Data for processing:

══════

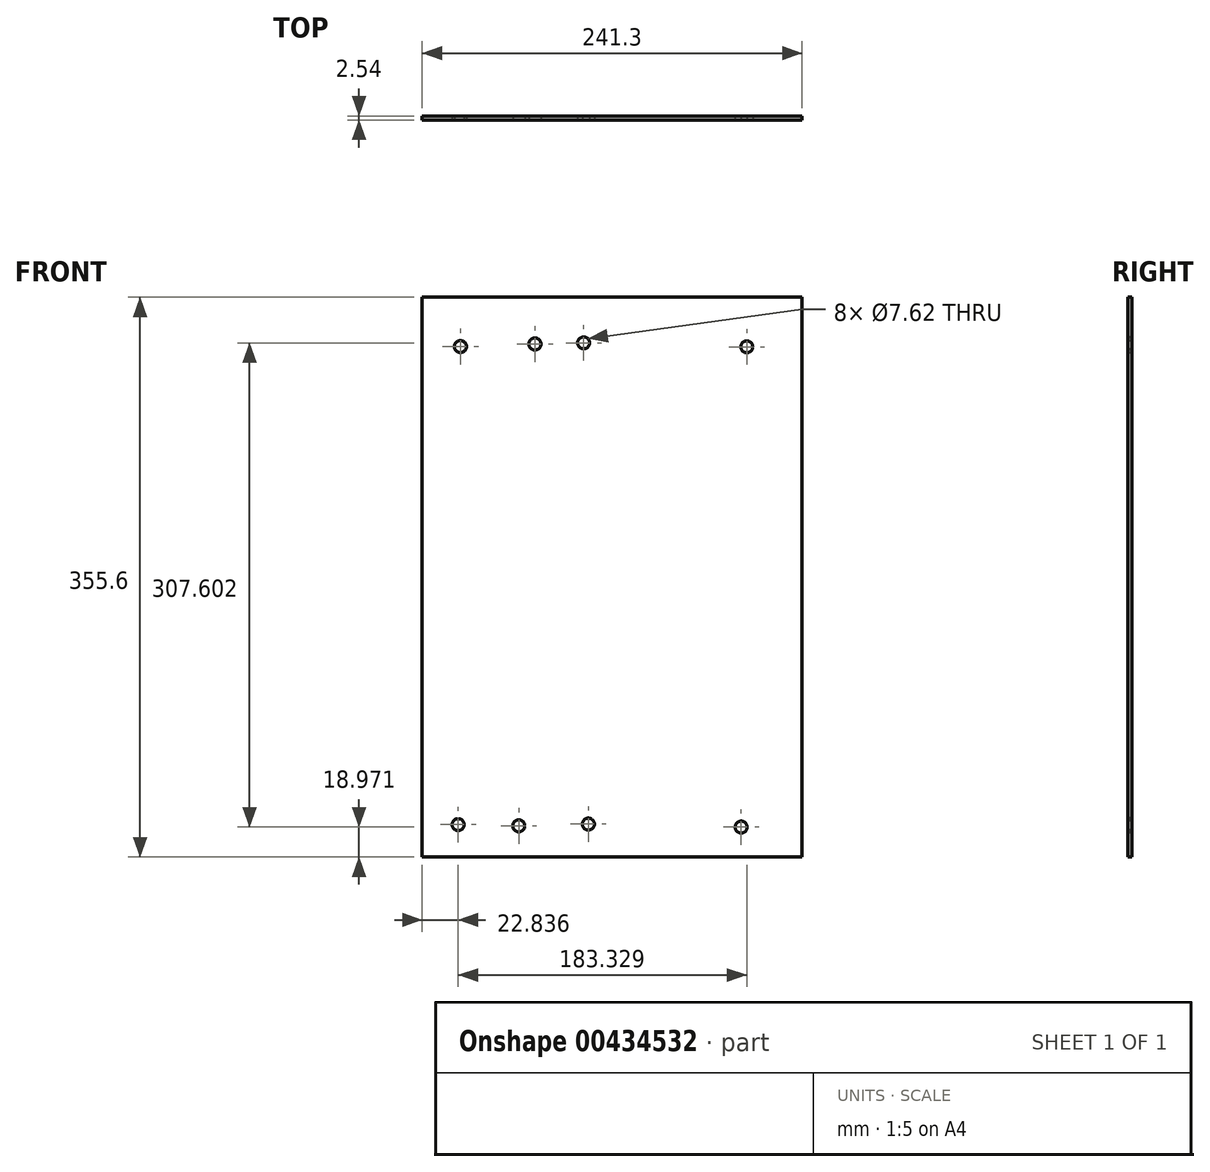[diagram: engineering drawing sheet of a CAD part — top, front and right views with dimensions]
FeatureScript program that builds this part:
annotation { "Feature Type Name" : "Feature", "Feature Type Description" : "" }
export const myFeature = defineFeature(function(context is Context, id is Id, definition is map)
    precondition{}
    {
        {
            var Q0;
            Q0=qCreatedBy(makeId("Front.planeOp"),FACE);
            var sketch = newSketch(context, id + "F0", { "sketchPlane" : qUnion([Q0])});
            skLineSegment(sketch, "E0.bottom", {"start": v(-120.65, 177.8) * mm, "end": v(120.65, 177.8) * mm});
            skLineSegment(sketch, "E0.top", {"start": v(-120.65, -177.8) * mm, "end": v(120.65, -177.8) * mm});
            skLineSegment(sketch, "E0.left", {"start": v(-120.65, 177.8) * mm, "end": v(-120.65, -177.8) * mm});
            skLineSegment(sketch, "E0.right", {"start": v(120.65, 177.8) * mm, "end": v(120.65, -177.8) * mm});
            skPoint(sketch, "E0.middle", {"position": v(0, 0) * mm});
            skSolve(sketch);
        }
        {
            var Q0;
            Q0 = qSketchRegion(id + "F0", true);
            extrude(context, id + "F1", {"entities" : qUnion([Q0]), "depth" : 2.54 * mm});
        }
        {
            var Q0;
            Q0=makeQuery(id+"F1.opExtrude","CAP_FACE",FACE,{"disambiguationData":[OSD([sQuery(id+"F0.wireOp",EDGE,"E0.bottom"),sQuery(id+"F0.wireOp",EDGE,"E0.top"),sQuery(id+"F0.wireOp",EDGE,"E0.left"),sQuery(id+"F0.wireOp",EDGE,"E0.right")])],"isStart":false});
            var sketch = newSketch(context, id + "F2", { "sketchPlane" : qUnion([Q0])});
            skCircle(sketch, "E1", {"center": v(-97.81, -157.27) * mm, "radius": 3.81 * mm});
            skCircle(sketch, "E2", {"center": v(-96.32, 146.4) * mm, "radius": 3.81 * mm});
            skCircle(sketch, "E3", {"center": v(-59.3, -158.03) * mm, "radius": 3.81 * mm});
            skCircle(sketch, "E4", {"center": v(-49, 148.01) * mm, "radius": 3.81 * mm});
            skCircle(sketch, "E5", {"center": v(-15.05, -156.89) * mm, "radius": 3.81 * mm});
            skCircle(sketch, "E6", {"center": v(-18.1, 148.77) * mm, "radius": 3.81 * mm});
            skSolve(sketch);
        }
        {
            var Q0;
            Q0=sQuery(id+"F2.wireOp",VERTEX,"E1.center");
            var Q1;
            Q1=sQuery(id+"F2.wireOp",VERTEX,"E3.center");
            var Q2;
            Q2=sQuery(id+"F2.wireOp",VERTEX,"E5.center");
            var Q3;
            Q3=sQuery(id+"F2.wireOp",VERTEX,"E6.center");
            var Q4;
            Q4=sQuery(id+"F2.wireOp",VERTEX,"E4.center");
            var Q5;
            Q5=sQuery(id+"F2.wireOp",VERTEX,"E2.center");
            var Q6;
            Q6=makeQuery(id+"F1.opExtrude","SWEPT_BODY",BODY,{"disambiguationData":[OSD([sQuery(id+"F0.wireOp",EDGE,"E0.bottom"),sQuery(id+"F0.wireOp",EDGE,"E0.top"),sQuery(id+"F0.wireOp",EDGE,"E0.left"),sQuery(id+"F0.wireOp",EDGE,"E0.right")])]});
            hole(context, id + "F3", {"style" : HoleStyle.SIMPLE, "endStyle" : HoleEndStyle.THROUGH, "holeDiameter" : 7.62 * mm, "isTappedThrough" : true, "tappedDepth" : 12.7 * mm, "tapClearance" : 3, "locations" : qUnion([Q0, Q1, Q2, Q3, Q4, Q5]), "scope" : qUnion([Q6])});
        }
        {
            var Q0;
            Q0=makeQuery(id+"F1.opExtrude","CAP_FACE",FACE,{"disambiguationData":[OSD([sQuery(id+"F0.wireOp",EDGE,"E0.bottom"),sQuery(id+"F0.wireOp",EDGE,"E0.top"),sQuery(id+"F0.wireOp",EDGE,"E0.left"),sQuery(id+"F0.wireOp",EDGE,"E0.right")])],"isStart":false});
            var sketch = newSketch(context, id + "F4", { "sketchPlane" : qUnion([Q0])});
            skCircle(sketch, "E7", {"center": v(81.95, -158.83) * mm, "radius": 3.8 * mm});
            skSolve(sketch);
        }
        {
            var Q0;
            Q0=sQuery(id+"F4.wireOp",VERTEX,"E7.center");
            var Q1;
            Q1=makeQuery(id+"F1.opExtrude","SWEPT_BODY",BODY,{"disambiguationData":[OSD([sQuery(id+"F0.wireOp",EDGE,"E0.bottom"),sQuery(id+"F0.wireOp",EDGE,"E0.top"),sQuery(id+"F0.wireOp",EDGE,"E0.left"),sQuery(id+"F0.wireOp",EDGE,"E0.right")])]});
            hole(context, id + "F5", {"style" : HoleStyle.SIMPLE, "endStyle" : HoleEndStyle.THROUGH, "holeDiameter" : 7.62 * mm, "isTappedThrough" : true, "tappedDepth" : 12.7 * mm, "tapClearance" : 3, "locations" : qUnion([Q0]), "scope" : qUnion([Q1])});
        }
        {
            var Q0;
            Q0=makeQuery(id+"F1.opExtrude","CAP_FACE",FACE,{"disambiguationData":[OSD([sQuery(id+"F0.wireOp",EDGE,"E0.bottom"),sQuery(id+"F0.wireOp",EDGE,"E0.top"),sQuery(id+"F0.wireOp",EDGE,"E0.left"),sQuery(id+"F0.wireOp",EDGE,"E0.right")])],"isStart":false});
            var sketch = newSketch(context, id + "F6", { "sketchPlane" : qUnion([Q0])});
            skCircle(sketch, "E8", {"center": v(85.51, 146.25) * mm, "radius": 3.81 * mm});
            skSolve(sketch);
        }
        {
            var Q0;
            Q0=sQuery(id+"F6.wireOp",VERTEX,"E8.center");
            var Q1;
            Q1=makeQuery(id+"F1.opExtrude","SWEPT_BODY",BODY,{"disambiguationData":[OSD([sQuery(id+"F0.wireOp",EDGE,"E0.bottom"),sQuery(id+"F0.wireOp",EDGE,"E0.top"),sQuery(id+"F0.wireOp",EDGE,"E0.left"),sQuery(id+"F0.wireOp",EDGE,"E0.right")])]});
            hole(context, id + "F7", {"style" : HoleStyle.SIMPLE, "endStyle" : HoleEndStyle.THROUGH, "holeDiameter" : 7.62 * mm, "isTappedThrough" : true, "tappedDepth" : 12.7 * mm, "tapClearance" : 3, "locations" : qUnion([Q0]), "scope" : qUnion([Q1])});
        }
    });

══════

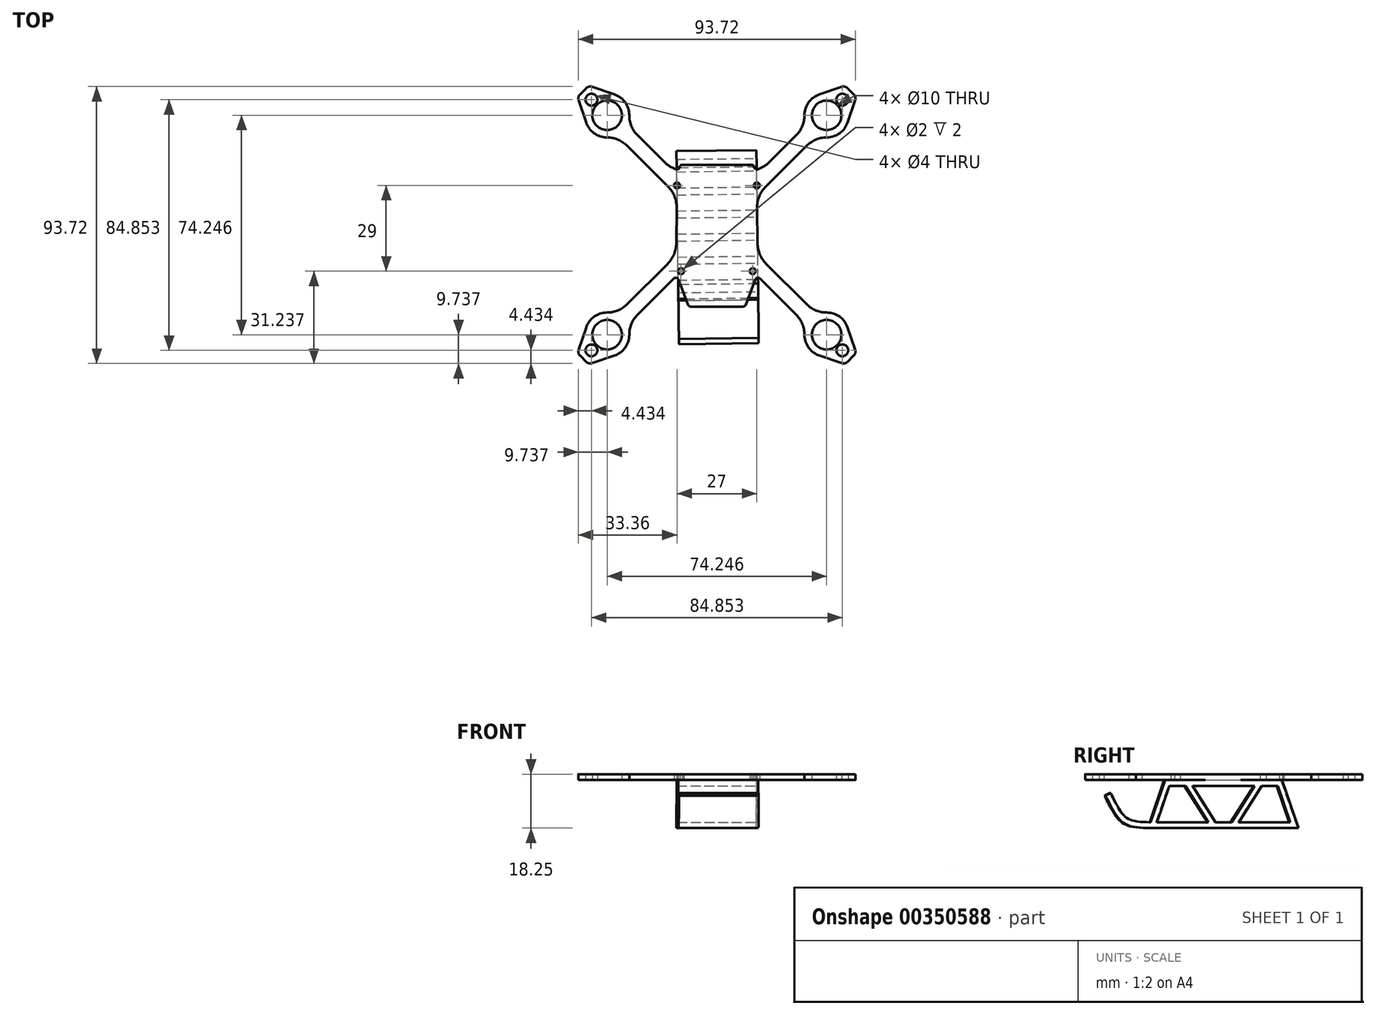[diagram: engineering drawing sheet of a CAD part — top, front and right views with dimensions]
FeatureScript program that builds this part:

══════

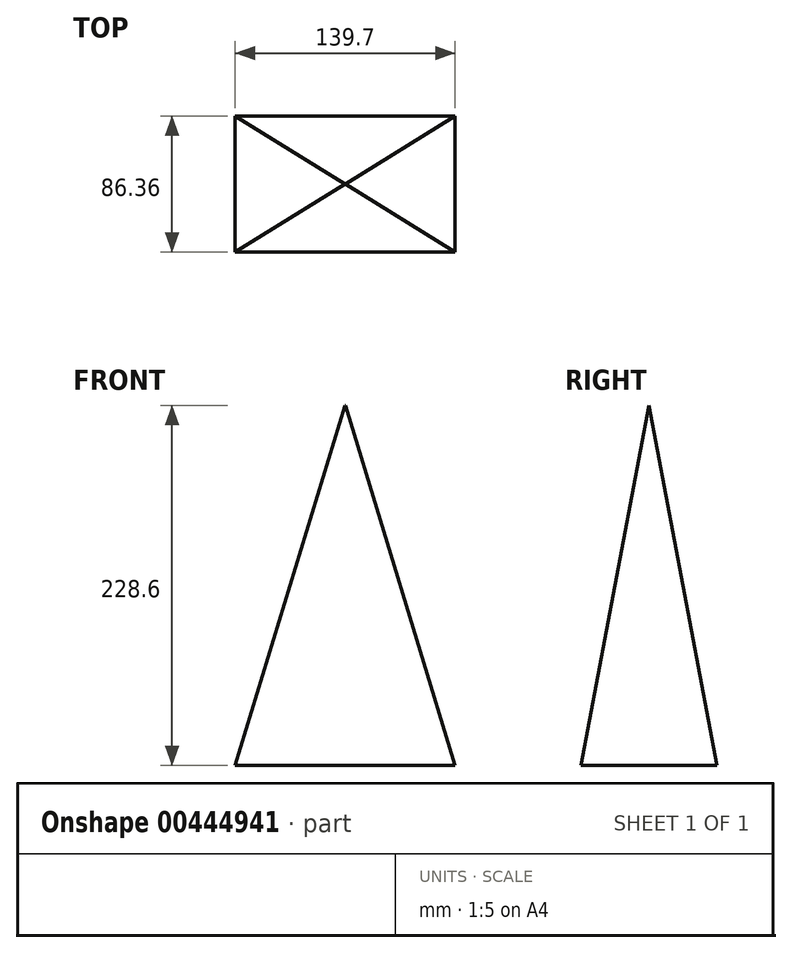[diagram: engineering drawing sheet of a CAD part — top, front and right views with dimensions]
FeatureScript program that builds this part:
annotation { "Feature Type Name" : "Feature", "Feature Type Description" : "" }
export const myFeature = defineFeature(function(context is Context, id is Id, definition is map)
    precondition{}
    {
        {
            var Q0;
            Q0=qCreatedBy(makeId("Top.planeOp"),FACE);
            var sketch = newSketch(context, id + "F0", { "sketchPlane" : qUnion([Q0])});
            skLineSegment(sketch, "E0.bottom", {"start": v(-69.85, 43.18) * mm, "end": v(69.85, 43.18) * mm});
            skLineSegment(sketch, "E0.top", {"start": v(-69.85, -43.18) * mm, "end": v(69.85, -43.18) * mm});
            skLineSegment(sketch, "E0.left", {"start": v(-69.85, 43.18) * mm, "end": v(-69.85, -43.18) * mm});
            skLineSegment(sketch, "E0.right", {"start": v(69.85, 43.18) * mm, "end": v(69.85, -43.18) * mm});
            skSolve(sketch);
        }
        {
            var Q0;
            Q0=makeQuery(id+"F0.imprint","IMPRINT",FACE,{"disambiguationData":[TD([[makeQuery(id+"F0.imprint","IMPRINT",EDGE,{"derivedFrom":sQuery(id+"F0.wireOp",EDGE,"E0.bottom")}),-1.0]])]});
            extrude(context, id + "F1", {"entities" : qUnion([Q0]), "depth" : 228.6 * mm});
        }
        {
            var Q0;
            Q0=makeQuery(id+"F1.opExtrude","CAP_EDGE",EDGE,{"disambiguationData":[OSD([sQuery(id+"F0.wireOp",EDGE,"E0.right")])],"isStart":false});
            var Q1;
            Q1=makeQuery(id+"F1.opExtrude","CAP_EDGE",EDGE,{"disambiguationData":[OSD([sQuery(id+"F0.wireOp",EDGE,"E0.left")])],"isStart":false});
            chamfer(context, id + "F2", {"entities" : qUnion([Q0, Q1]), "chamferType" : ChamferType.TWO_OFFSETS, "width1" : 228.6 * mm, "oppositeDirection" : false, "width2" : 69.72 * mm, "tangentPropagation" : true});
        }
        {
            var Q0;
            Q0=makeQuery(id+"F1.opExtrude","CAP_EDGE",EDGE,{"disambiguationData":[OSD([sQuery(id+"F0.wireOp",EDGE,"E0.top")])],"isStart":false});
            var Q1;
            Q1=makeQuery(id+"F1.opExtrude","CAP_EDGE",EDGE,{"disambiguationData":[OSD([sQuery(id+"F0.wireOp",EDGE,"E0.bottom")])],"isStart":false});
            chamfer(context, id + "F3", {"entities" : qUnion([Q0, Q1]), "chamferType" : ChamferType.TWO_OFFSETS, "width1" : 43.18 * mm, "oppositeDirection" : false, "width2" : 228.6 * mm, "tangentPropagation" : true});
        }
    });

══════

The task:
Pick out every line in the entries above that contains the string "locations", and copy each one. Case counts.

Answer to this exercise:
            hole(context, id + "F3", {"style" : HoleStyle.SIMPLE, "endStyle" : HoleEndStyle.THROUGH, "holeDiameter" : 7.62 * mm, "isTappedThrough" : true, "tappedDepth" : 12.7 * mm, "tapClearance" : 3, "locations" : qUnion([Q0, Q1, Q2, Q3, Q4, Q5]), "scope" : qUnion([Q6])});
            hole(context, id + "F5", {"style" : HoleStyle.SIMPLE, "endStyle" : HoleEndStyle.THROUGH, "holeDiameter" : 7.62 * mm, "isTappedThrough" : true, "tappedDepth" : 12.7 * mm, "tapClearance" : 3, "locations" : qUnion([Q0]), "scope" : qUnion([Q1])});
            hole(context, id + "F7", {"style" : HoleStyle.SIMPLE, "endStyle" : HoleEndStyle.THROUGH, "holeDiameter" : 7.62 * mm, "isTappedThrough" : true, "tappedDepth" : 12.7 * mm, "tapClearance" : 3, "locations" : qUnion([Q0]), "scope" : qUnion([Q1])});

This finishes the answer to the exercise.